_What is needed:_
Copy word for word the part of the entries that opens with the line containing "The value of" and closes with the line containing "What is the total", including both of those lines. Leave the pictures out.

(Beginning of Task data)

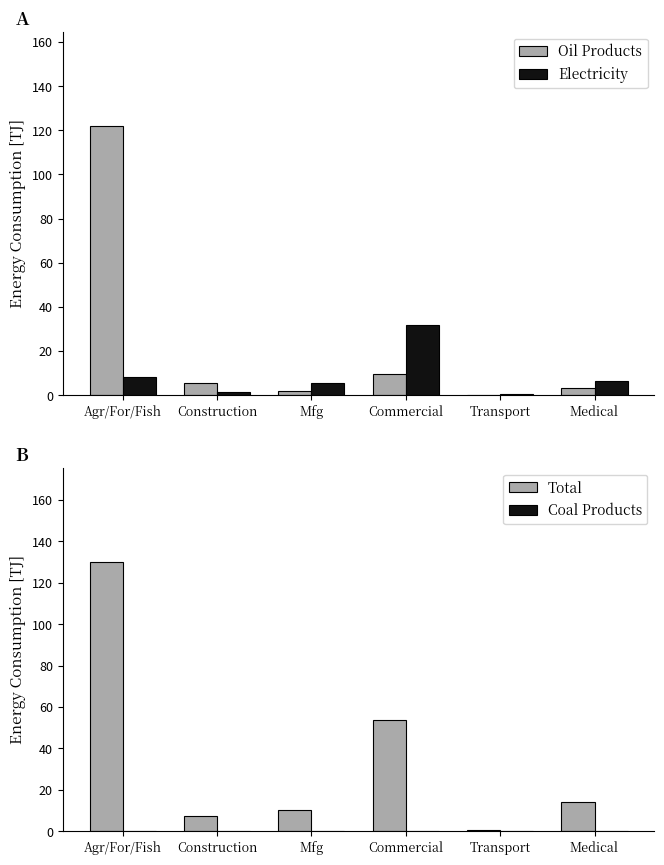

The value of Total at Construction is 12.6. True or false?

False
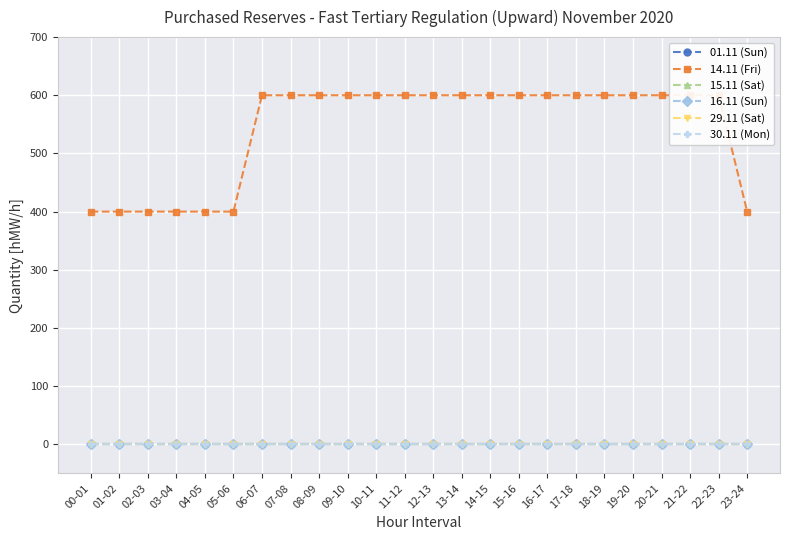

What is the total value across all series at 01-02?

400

(End of Task data)
(Beginning of Task data)

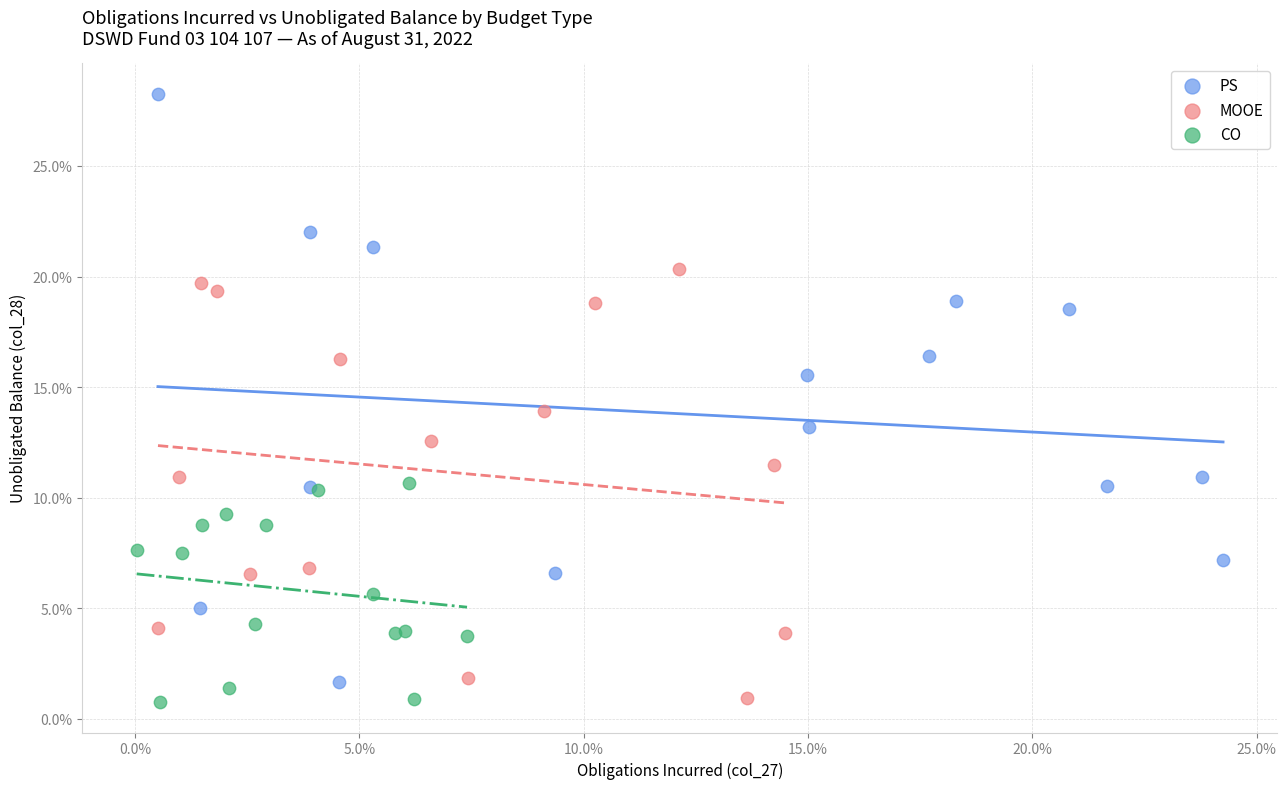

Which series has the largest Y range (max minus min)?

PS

(End of Task data)
(Beginning of Task data)

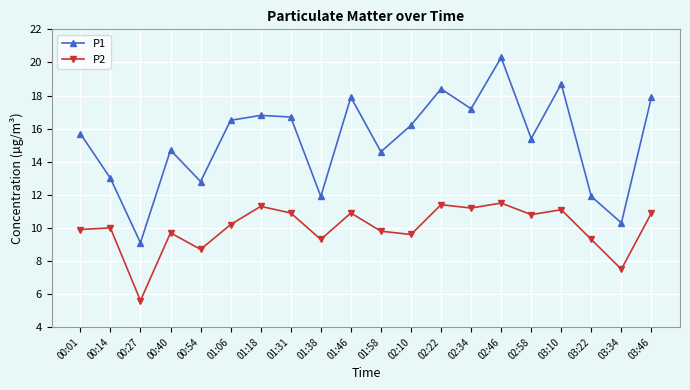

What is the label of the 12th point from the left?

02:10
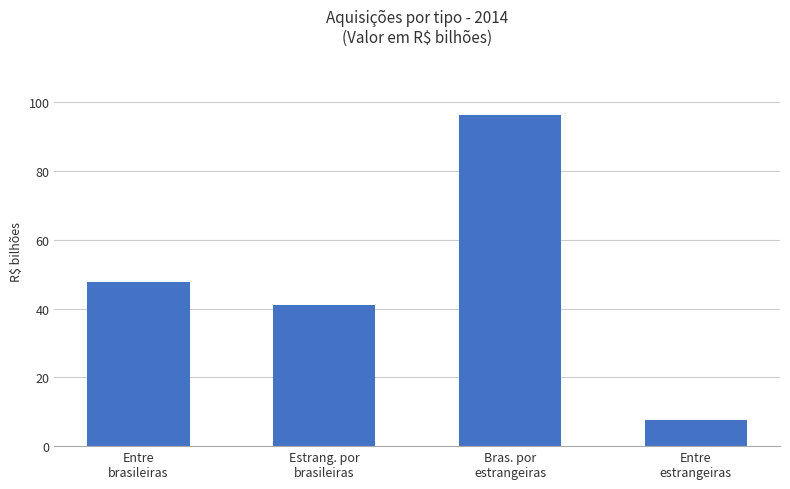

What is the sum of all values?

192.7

(End of Task data)

_Response for this exercise:_
The value of Total at Construction is 12.6. True or false?

False

What is the total value across all series at 01-02?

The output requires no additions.